Work instructions =>
Copy the data that follows, exactly and completely.

The input =>
━━━━━━━━━━━━━━━━

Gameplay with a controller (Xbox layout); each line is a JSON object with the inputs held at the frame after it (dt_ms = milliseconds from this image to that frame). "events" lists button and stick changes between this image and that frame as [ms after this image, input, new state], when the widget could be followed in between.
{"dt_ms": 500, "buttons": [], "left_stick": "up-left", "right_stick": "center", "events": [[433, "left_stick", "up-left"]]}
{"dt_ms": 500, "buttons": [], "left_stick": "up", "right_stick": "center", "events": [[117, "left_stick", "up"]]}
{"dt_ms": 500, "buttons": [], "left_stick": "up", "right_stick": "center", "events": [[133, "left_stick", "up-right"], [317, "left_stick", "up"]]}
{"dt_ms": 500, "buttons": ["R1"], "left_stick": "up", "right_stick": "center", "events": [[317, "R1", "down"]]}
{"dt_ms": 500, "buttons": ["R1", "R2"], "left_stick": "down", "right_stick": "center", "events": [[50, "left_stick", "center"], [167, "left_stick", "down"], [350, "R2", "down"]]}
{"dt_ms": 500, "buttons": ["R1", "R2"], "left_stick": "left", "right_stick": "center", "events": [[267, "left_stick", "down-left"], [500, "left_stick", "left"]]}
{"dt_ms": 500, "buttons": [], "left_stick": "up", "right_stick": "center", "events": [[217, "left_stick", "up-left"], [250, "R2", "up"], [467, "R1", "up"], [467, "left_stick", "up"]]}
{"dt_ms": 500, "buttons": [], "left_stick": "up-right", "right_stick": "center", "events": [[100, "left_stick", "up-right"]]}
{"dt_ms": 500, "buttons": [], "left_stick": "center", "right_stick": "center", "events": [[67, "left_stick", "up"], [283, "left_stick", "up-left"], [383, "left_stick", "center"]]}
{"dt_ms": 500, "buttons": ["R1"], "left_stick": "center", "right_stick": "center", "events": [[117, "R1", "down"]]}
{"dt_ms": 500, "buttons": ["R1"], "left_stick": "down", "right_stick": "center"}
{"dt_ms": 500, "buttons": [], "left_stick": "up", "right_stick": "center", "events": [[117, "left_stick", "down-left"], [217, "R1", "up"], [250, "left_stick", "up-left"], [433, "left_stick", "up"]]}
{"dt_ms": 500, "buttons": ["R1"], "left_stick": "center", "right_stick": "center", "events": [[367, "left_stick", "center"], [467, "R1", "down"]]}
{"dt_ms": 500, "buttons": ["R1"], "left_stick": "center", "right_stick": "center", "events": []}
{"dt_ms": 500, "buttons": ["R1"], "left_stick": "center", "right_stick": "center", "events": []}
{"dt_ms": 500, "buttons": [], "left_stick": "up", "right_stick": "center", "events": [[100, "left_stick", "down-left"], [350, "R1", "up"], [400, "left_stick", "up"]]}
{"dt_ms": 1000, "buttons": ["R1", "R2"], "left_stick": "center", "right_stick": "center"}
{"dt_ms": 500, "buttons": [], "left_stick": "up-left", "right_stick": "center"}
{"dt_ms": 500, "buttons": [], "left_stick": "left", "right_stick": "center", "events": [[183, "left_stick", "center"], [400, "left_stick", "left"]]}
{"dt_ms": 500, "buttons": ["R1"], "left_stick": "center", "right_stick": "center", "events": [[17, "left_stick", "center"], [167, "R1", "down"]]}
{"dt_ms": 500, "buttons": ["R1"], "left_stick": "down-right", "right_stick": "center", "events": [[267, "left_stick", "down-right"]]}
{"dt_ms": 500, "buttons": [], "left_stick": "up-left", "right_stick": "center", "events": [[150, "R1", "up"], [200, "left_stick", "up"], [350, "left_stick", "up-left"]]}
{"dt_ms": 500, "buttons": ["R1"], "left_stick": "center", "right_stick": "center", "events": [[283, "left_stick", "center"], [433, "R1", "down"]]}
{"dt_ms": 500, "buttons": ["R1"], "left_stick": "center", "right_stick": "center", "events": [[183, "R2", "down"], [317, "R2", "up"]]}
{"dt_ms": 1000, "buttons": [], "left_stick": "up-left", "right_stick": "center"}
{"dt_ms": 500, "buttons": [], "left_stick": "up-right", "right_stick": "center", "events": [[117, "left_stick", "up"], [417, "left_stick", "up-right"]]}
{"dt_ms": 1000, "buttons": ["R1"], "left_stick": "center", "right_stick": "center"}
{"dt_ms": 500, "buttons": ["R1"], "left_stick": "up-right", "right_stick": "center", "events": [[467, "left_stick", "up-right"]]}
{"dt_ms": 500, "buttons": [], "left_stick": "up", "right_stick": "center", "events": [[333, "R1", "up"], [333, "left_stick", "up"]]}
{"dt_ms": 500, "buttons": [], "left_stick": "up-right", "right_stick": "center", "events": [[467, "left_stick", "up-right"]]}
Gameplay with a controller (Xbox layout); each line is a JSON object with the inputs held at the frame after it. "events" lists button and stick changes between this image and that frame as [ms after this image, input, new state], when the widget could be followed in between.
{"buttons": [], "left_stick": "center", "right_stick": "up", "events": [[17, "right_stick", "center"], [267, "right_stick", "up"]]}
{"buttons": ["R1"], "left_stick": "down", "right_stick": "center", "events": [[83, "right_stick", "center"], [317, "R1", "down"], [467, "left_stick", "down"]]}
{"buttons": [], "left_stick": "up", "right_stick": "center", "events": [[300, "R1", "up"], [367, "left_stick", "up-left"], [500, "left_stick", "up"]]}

━━━━━━━━━━━━━━━━

Reply =>
Gameplay with a controller (Xbox layout); each line is a JSON object with the inputs held at the frame after it (dt_ms = milliseconds from this image to that frame). "events" lists button and stick changes between this image and that frame as [ms after this image, input, new state], when the widget could be followed in between.
{"dt_ms": 500, "buttons": [], "left_stick": "up-left", "right_stick": "center", "events": [[433, "left_stick", "up-left"]]}
{"dt_ms": 500, "buttons": [], "left_stick": "up", "right_stick": "center", "events": [[117, "left_stick", "up"]]}
{"dt_ms": 500, "buttons": [], "left_stick": "up", "right_stick": "center", "events": [[133, "left_stick", "up-right"], [317, "left_stick", "up"]]}
{"dt_ms": 500, "buttons": ["R1"], "left_stick": "up", "right_stick": "center", "events": [[317, "R1", "down"]]}
{"dt_ms": 500, "buttons": ["R1", "R2"], "left_stick": "down", "right_stick": "center", "events": [[50, "left_stick", "center"], [167, "left_stick", "down"], [350, "R2", "down"]]}
{"dt_ms": 500, "buttons": ["R1", "R2"], "left_stick": "left", "right_stick": "center", "events": [[267, "left_stick", "down-left"], [500, "left_stick", "left"]]}
{"dt_ms": 500, "buttons": [], "left_stick": "up", "right_stick": "center", "events": [[217, "left_stick", "up-left"], [250, "R2", "up"], [467, "R1", "up"], [467, "left_stick", "up"]]}
{"dt_ms": 500, "buttons": [], "left_stick": "up-right", "right_stick": "center", "events": [[100, "left_stick", "up-right"]]}
{"dt_ms": 500, "buttons": [], "left_stick": "center", "right_stick": "center", "events": [[67, "left_stick", "up"], [283, "left_stick", "up-left"], [383, "left_stick", "center"]]}
{"dt_ms": 500, "buttons": ["R1"], "left_stick": "center", "right_stick": "center", "events": [[117, "R1", "down"]]}
{"dt_ms": 500, "buttons": ["R1"], "left_stick": "down", "right_stick": "center"}
{"dt_ms": 500, "buttons": [], "left_stick": "up", "right_stick": "center", "events": [[117, "left_stick", "down-left"], [217, "R1", "up"], [250, "left_stick", "up-left"], [433, "left_stick", "up"]]}
{"dt_ms": 500, "buttons": ["R1"], "left_stick": "center", "right_stick": "center", "events": [[367, "left_stick", "center"], [467, "R1", "down"]]}
{"dt_ms": 500, "buttons": ["R1"], "left_stick": "center", "right_stick": "center", "events": []}
{"dt_ms": 500, "buttons": ["R1"], "left_stick": "center", "right_stick": "center", "events": []}
{"dt_ms": 500, "buttons": [], "left_stick": "up", "right_stick": "center", "events": [[100, "left_stick", "down-left"], [350, "R1", "up"], [400, "left_stick", "up"]]}
{"dt_ms": 1000, "buttons": ["R1", "R2"], "left_stick": "center", "right_stick": "center"}
{"dt_ms": 500, "buttons": [], "left_stick": "up-left", "right_stick": "center"}
{"dt_ms": 500, "buttons": [], "left_stick": "left", "right_stick": "center", "events": [[183, "left_stick", "center"], [400, "left_stick", "left"]]}
{"dt_ms": 500, "buttons": ["R1"], "left_stick": "center", "right_stick": "center", "events": [[17, "left_stick", "center"], [167, "R1", "down"]]}
{"dt_ms": 500, "buttons": ["R1"], "left_stick": "down-right", "right_stick": "center", "events": [[267, "left_stick", "down-right"]]}
{"dt_ms": 500, "buttons": [], "left_stick": "up-left", "right_stick": "center", "events": [[150, "R1", "up"], [200, "left_stick", "up"], [350, "left_stick", "up-left"]]}
{"dt_ms": 500, "buttons": ["R1"], "left_stick": "center", "right_stick": "center", "events": [[283, "left_stick", "center"], [433, "R1", "down"]]}
{"dt_ms": 500, "buttons": ["R1"], "left_stick": "center", "right_stick": "center", "events": [[183, "R2", "down"], [317, "R2", "up"]]}
{"dt_ms": 1000, "buttons": [], "left_stick": "up-left", "right_stick": "center"}
{"dt_ms": 500, "buttons": [], "left_stick": "up-right", "right_stick": "center", "events": [[117, "left_stick", "up"], [417, "left_stick", "up-right"]]}
{"dt_ms": 1000, "buttons": ["R1"], "left_stick": "center", "right_stick": "center"}
{"dt_ms": 500, "buttons": ["R1"], "left_stick": "up-right", "right_stick": "center", "events": [[467, "left_stick", "up-right"]]}
{"dt_ms": 500, "buttons": [], "left_stick": "up", "right_stick": "center", "events": [[333, "R1", "up"], [333, "left_stick", "up"]]}
{"dt_ms": 500, "buttons": [], "left_stick": "up-right", "right_stick": "center", "events": [[467, "left_stick", "up-right"]]}
Gameplay with a controller (Xbox layout); each line is a JSON object with the inputs held at the frame after it. "events" lists button and stick changes between this image and that frame as [ms after this image, input, new state], when the widget could be followed in between.
{"buttons": [], "left_stick": "center", "right_stick": "up", "events": [[17, "right_stick", "center"], [267, "right_stick", "up"]]}
{"buttons": ["R1"], "left_stick": "down", "right_stick": "center", "events": [[83, "right_stick", "center"], [317, "R1", "down"], [467, "left_stick", "down"]]}
{"buttons": [], "left_stick": "up", "right_stick": "center", "events": [[300, "R1", "up"], [367, "left_stick", "up-left"], [500, "left_stick", "up"]]}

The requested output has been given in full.